Results 1 to 5 of 5

Thread: very bad network performance

Hybrid View

  1. very bad network performance

    Dear experts,

    we are struggling with bad network performance on a SLES 11 SP4 Installation as PowerLinux LPAR. The LPARS are having installed 10 Gbit/s network adapters to them. Currently in our project we are communicating with AIX sandbox systems that only have 1 Gbit/s. we were able to increase the performance between those systems by 12 MB/s by simply upgrading the linux kernel from 3.0.101-63-ppc64 to 3.0.101-77-ppc64 via zypper, because now ethtool -k eth0 shows that tso and gro are on, that gave us the boost.

    however, after the kernel upgrade we tested the network connection between SLES on 10 Gbit/s and a producitve AIX machine on 10 Gbit/s, both residing in the same data center, but different ibm power servers, but in the same subnet of course, so no hops via traceroute are taken. We measured only 1,2 Gbit/s in speed, but between two AIX on 10 Gbit/s we are measuring > 7 Gbit/s on the same network.

    When i am querying the devices on the SLES machine via ethtool eth0 and ethtool eth1, the supported ports are detected as FIBRE, supported link modes are 1000baseT/Full and adterised is 1000baseT/full, auto-neogtiation is on, duplex is full and speed is only 1000 Mb/s. However that can't be really the case because as stated above we measured 1,2 Gbit/s between SLES 10 Gbit/s and AIX 10 Gbit/s.

    My concern is: shouldn't sles be able to advertise a speed of 10000 Mb/s? why does it only advertise 1000 Mb/s?
    Last edited by dafrk; 30-Jun-2016 at 11:28.

  2. #2

    Re: very bad network performance

    On 06/30/2016 04:34 AM, dafrk wrote:
    >
    > we are struggling with bad network performance on a SLES 11 SP4
    > Installation as PowerLinux LPAR. The LPARS are having installed 10
    > Gbit/s network adapters to them. Currently in our project we are
    > communicating with AIX sandbox systems that only have 1 Gbit/s. we were
    > able to increase the performance between those systems by 12 MB/s by
    > simply upgrading the linux kernel from 3.0.101-63-ppc64 to
    > 3.0.101-77-ppc64 via zypper, because now ethtool -k eth0 shows that tso
    > and gro are on, that gave us the boost.

| GOAL 1 |
Summarize the network performance thread in three sentences.

| PROVIDED RECORDS |
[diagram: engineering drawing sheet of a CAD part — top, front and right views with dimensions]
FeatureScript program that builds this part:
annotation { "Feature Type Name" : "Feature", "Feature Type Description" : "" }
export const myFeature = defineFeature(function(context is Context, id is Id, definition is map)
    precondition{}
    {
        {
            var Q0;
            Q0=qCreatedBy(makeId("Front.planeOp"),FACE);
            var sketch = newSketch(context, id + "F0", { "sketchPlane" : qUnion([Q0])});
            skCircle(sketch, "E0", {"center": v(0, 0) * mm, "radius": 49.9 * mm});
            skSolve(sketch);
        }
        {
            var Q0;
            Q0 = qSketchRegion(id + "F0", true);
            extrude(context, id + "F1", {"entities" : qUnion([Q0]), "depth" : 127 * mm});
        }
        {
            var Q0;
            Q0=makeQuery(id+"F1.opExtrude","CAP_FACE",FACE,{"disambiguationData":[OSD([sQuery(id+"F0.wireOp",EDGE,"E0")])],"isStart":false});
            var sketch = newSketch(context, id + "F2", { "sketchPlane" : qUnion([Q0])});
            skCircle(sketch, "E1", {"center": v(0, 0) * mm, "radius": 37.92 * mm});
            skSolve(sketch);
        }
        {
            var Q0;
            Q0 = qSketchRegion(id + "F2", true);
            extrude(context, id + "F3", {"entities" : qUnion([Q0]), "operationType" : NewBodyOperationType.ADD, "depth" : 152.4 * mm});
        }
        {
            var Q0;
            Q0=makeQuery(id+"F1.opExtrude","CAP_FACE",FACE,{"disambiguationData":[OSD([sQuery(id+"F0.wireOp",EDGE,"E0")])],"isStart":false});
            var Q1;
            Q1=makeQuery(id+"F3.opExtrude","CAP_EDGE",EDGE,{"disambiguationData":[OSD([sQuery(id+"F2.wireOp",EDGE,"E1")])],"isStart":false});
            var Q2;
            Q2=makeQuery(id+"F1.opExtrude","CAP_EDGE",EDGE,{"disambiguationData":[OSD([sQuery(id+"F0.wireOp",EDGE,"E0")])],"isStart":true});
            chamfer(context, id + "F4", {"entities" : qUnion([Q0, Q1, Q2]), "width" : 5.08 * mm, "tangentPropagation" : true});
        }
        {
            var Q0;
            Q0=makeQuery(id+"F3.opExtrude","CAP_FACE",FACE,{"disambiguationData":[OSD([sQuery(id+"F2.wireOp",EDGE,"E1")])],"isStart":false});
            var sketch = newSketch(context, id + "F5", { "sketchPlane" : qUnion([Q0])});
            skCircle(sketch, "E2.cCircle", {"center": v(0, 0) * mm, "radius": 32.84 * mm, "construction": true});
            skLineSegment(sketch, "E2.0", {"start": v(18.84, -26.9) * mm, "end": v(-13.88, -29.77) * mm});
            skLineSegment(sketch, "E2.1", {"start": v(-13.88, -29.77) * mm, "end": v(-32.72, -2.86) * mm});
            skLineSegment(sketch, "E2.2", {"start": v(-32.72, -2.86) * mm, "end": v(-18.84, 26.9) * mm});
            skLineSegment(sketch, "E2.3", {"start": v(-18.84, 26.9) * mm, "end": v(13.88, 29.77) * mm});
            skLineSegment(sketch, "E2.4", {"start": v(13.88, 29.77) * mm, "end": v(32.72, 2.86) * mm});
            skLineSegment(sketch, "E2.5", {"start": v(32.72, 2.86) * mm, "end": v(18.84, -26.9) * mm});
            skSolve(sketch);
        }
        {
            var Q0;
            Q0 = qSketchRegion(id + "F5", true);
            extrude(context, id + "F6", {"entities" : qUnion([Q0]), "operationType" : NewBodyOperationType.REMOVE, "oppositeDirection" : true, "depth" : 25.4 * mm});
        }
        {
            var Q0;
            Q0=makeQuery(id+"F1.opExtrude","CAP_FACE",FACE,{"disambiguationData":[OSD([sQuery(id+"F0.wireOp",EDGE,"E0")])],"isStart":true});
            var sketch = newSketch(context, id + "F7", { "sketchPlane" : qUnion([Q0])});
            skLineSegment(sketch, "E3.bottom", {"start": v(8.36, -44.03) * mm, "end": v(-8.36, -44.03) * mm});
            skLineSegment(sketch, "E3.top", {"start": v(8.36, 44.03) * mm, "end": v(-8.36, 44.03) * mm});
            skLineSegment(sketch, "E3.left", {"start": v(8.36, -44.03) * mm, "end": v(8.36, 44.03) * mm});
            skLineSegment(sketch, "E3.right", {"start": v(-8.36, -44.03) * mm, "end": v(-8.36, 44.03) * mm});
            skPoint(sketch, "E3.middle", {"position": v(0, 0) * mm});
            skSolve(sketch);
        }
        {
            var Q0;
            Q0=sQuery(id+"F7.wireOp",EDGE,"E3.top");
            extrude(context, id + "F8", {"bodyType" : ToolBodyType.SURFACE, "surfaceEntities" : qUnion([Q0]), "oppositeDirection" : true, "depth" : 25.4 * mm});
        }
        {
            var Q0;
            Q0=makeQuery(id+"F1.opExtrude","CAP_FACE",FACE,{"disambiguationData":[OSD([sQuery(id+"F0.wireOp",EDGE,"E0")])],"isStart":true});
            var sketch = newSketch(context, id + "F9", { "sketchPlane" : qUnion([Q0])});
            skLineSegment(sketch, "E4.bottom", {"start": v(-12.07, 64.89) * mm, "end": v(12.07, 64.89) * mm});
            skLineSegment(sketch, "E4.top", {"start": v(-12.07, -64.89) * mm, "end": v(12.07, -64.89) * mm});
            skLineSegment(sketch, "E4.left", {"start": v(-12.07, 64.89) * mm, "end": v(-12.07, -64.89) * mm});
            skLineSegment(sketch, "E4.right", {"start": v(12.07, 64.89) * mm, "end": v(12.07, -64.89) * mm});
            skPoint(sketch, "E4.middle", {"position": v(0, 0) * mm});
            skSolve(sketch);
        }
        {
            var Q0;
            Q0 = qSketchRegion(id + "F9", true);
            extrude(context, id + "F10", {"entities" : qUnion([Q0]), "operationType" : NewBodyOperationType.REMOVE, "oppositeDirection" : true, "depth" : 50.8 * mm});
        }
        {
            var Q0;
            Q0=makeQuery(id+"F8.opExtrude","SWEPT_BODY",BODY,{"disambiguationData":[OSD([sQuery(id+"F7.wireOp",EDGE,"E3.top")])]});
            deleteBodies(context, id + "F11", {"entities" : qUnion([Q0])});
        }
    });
...
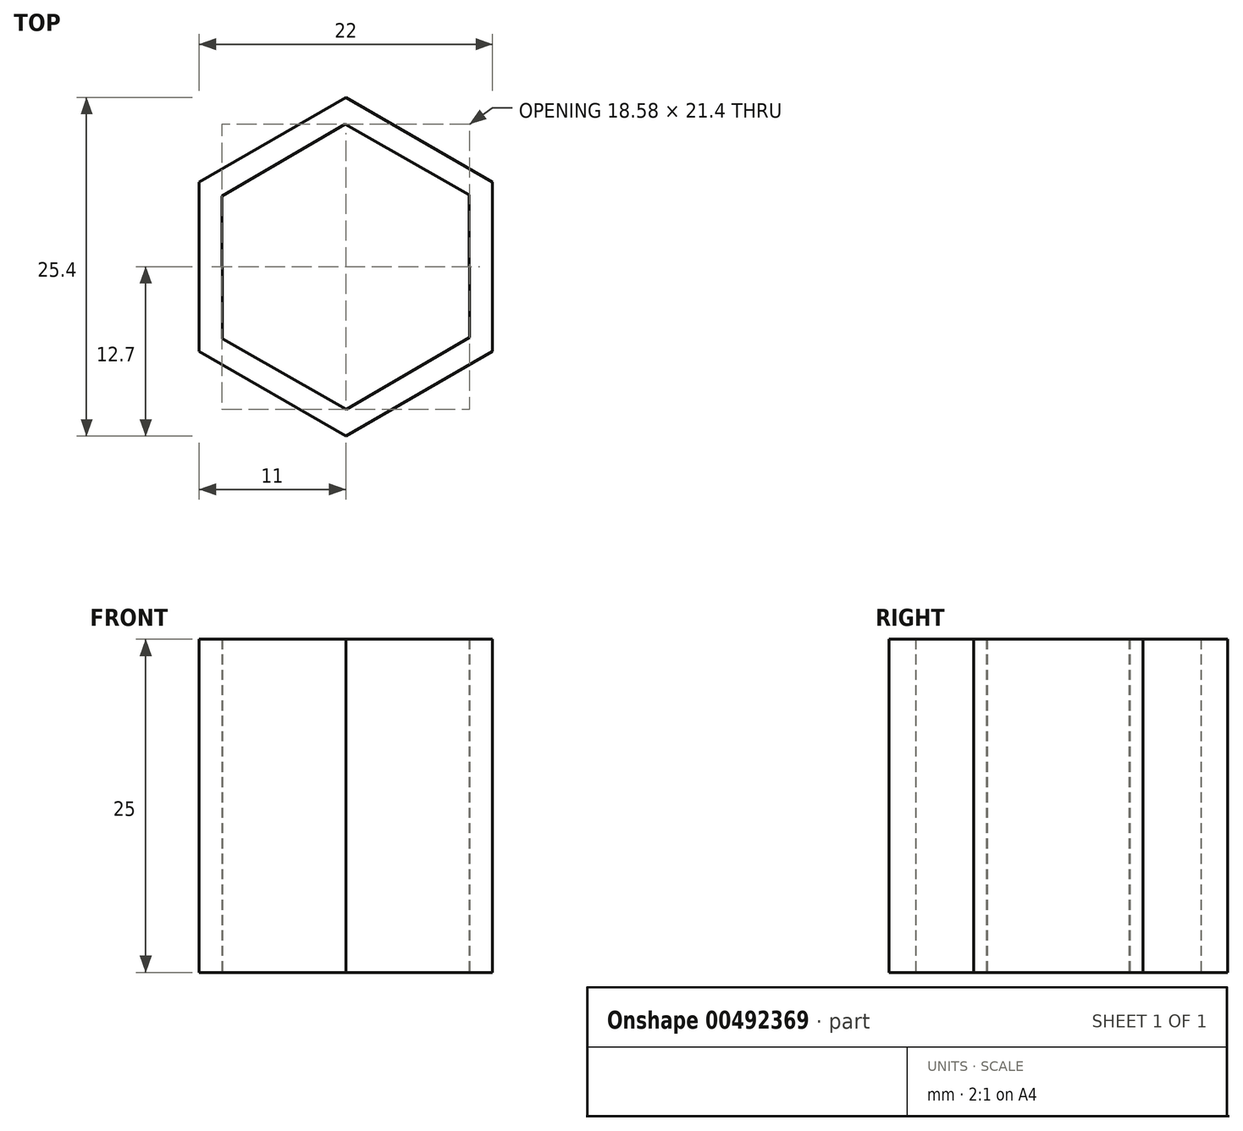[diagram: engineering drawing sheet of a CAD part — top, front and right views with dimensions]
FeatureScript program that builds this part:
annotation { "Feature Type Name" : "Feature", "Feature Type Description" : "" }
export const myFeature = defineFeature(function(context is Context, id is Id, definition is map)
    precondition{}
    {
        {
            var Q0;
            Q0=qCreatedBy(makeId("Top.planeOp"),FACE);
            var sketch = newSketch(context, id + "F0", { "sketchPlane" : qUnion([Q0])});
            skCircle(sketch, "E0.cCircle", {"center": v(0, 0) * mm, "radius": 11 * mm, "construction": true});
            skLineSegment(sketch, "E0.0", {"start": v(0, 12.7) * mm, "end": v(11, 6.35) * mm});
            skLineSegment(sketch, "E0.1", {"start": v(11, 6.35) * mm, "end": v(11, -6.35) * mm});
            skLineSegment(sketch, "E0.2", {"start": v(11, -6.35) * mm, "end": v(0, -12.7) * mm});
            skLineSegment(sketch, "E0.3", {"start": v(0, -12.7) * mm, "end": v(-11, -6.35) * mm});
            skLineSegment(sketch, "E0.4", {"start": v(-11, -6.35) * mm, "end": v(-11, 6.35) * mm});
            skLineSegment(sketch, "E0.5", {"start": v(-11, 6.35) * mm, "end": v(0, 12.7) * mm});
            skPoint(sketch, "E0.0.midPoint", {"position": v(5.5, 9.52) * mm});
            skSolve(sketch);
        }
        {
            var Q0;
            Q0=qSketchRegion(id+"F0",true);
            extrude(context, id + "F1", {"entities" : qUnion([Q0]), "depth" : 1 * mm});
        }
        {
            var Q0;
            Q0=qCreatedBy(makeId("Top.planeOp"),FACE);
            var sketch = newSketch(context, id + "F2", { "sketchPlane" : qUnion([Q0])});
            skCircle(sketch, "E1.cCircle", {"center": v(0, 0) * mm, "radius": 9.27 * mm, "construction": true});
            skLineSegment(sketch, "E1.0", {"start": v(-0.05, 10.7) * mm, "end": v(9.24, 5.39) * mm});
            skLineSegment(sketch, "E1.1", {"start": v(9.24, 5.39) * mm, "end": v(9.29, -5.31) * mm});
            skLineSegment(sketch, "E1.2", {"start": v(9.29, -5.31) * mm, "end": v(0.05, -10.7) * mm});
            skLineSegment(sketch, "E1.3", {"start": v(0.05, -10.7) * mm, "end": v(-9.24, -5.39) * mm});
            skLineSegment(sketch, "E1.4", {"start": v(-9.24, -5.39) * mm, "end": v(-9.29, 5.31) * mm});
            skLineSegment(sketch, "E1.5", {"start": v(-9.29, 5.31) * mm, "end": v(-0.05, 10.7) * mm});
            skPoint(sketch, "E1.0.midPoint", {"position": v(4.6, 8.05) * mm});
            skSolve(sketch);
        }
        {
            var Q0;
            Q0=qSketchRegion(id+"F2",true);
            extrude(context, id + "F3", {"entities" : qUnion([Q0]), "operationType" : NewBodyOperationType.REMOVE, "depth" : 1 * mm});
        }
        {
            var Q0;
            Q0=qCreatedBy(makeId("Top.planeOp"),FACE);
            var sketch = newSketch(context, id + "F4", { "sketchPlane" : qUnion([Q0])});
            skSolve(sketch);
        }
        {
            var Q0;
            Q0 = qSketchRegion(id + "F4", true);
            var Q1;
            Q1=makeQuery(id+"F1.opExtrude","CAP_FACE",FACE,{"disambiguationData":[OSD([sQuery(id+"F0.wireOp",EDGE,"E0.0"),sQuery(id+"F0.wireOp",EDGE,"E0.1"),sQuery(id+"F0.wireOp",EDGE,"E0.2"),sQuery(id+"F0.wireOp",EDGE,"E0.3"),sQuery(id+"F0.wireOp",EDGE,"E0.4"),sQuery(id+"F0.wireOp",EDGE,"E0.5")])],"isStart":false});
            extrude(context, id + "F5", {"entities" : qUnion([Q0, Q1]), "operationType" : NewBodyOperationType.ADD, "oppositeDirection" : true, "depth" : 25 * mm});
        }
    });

| GOAL 2 |
Gather every line of the records that contains the string "skPoint".

| EXERCISE ANSWER 1 |
A SLES 11 SP4 installation running as a PowerLinux LPAR with 10 Gbit/s network adapters has bad network performance. Upgrading the kernel from 3.0.101-63-ppc64 to 3.0.101-77-ppc64 turned on tso and gro and raised throughput to 1 Gbit/s AIX sandbox systems by 12 MB/s, but the link between SLES and a productive AIX machine, both on 10 Gbit/s, measured only 1.2 Gbit/s, while two AIX machines on the same network reach more than 7 Gbit/s. Since ethtool reports the link as 1000 Mb/s, the poster asks why SLES advertises only 1000 Mb/s and not 10000 Mb/s.

| EXERCISE ANSWER 2 |
            skPoint(sketch, "E3.middle", {"position": v(0, 0) * mm});
            skPoint(sketch, "E4.middle", {"position": v(0, 0) * mm});
            skPoint(sketch, "E0.0.midPoint", {"position": v(5.5, 9.52) * mm});
            skPoint(sketch, "E1.0.midPoint", {"position": v(4.6, 8.05) * mm});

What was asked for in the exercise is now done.